[Texte à analyser]
▬▬▬▬▬▬
Après l’expérience du passé, comment ne sent-on pas qu’en dehors de la propriété pure et simple, toute concession faite aux auteurs sera toujours considérée comme un privilége ; que les priviléges sont odieux, et que cette idée de privilége a été de tout temps le prétexte et l’excuse de la contrefaçon, la cause des incertitudes qui égarent l’opinion publique ? Prendre le bien d’autrui, c’est un vol, un acte odieux ; mais enfreindre un privilége, c’est rentrer dans le droit commun. Le contrefacteur est une victime de la légalité, un ennemi du monopole ; l’opinion en fait un personnage intéressant.
▬▬▬▬▬▬
[Extraits de données]
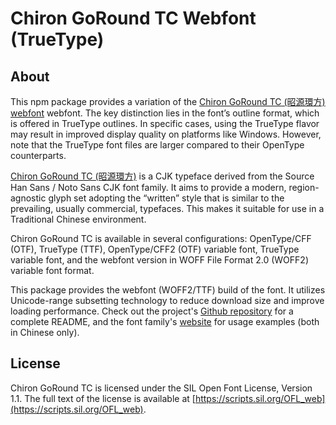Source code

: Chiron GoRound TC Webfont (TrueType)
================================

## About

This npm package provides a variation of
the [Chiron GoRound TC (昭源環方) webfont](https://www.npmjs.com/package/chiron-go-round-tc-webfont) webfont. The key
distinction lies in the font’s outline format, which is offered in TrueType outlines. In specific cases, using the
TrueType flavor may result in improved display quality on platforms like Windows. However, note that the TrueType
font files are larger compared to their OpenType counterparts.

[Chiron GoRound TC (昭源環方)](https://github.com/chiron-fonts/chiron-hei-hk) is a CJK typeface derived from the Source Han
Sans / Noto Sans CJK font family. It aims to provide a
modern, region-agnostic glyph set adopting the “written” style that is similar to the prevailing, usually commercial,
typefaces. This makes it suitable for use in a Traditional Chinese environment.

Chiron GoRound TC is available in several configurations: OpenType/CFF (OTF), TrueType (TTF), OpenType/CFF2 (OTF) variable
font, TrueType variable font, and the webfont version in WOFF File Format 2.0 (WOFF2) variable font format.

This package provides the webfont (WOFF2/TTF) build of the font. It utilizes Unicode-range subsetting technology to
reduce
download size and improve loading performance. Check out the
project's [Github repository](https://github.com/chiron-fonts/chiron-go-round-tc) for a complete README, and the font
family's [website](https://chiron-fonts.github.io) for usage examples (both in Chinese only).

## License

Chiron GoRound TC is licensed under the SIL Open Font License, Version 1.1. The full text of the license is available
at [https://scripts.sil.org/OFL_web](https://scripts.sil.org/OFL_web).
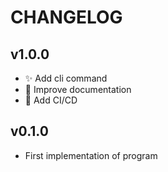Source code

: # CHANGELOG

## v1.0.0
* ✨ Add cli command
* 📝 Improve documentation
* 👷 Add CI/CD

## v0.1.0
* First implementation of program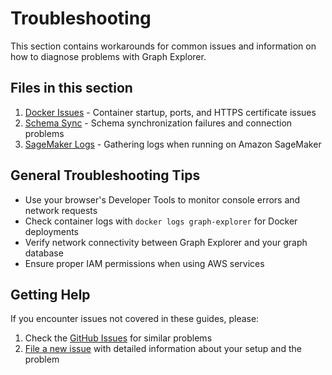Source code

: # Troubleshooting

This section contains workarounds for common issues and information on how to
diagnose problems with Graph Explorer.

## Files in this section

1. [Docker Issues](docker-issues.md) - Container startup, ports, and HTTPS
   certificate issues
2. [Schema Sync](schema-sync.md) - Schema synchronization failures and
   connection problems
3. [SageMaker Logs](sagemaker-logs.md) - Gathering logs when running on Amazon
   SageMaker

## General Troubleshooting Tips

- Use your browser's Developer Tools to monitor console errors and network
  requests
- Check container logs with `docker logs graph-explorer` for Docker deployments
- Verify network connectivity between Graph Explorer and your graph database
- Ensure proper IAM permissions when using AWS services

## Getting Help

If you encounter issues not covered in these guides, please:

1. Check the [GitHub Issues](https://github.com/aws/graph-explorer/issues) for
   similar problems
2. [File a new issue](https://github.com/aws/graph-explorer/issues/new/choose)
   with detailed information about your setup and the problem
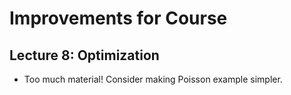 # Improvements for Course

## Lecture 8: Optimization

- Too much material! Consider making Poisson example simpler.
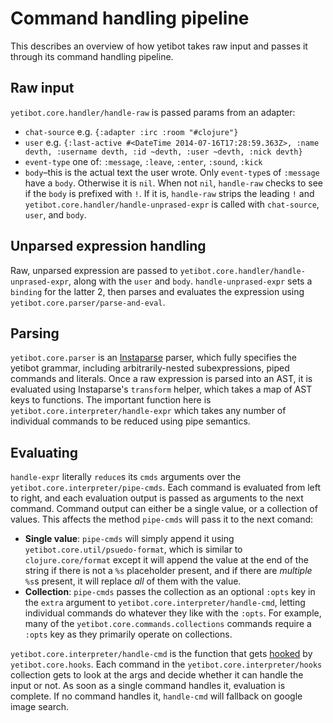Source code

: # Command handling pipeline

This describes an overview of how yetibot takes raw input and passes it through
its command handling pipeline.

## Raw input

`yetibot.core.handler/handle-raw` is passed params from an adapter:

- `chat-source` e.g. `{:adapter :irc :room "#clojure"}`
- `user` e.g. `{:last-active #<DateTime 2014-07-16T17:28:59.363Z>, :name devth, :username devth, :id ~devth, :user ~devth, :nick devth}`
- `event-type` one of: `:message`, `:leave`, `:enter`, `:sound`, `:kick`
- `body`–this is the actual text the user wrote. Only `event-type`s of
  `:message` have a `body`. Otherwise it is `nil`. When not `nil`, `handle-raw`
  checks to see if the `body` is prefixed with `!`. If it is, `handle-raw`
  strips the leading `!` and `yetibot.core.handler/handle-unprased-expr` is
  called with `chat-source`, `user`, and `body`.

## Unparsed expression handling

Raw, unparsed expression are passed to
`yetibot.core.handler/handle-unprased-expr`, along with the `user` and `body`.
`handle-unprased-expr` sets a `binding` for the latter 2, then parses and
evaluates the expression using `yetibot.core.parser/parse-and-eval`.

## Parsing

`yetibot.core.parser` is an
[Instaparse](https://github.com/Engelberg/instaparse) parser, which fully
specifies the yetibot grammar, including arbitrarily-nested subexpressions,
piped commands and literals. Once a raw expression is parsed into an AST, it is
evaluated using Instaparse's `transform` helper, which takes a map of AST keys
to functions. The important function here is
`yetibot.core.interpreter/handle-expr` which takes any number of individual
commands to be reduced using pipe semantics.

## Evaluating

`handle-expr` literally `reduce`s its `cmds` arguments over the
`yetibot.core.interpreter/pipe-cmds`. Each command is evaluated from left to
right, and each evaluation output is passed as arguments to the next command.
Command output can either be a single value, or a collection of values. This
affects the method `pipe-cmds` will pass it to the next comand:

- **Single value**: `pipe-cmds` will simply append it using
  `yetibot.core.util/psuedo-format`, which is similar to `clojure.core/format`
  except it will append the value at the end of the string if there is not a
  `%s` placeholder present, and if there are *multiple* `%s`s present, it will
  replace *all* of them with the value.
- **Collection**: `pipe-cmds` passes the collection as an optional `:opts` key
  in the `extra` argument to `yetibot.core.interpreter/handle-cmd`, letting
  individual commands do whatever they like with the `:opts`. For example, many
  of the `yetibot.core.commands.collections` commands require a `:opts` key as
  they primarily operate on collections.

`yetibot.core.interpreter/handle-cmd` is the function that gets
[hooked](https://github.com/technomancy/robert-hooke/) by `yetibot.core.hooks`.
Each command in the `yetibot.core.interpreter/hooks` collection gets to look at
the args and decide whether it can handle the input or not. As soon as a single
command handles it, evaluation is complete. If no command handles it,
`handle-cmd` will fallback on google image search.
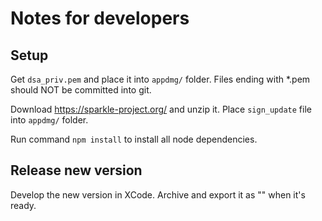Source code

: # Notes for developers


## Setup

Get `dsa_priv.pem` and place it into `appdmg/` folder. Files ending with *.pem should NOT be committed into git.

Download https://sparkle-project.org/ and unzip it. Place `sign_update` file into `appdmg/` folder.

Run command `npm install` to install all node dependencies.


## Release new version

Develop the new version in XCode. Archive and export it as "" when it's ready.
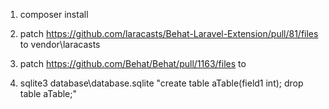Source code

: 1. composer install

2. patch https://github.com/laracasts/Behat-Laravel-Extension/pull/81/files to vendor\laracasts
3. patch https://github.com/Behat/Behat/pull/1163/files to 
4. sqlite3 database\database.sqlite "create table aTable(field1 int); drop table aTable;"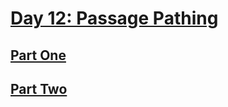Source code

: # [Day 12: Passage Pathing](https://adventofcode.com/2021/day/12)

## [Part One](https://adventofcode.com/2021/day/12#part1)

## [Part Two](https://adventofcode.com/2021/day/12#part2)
▬▬▬▬▬▬
[Travail à réaliser]
1. Dans le texte sur la propriété des auteurs, quel rôle l'opinion prête-t-elle au contrefacteur ?
2. Poursuivez le texte sur la propriété des auteurs après sa dernière phrase.
Les lignes n'interviennent en rien dans ce qui suit.

[Résultats attendus]
1. L'opinion en fait un personnage intéressant.

2.
On peut donc affirmer que, loin d’assurer la propriété littéraire, la rétribution payée aux héritiers des auteurs par le domaine public payant, ne ferait que la compromettre. Ce serait jeter sur elle l’odieux d’un privilége et d’un monopole ; à la première émotion, on la supprimerait comme on a fait en 1793, au nom du droit commun et de l’égalité. Si vous voulez qu’on n’attente pas au droit des auteurs, reconnaissez que ce droit est une propriété ; si c’est une propriété, respectez-la comme toute autre propriété. En dehors de cette situation simple et nette, tout est chimère et danger.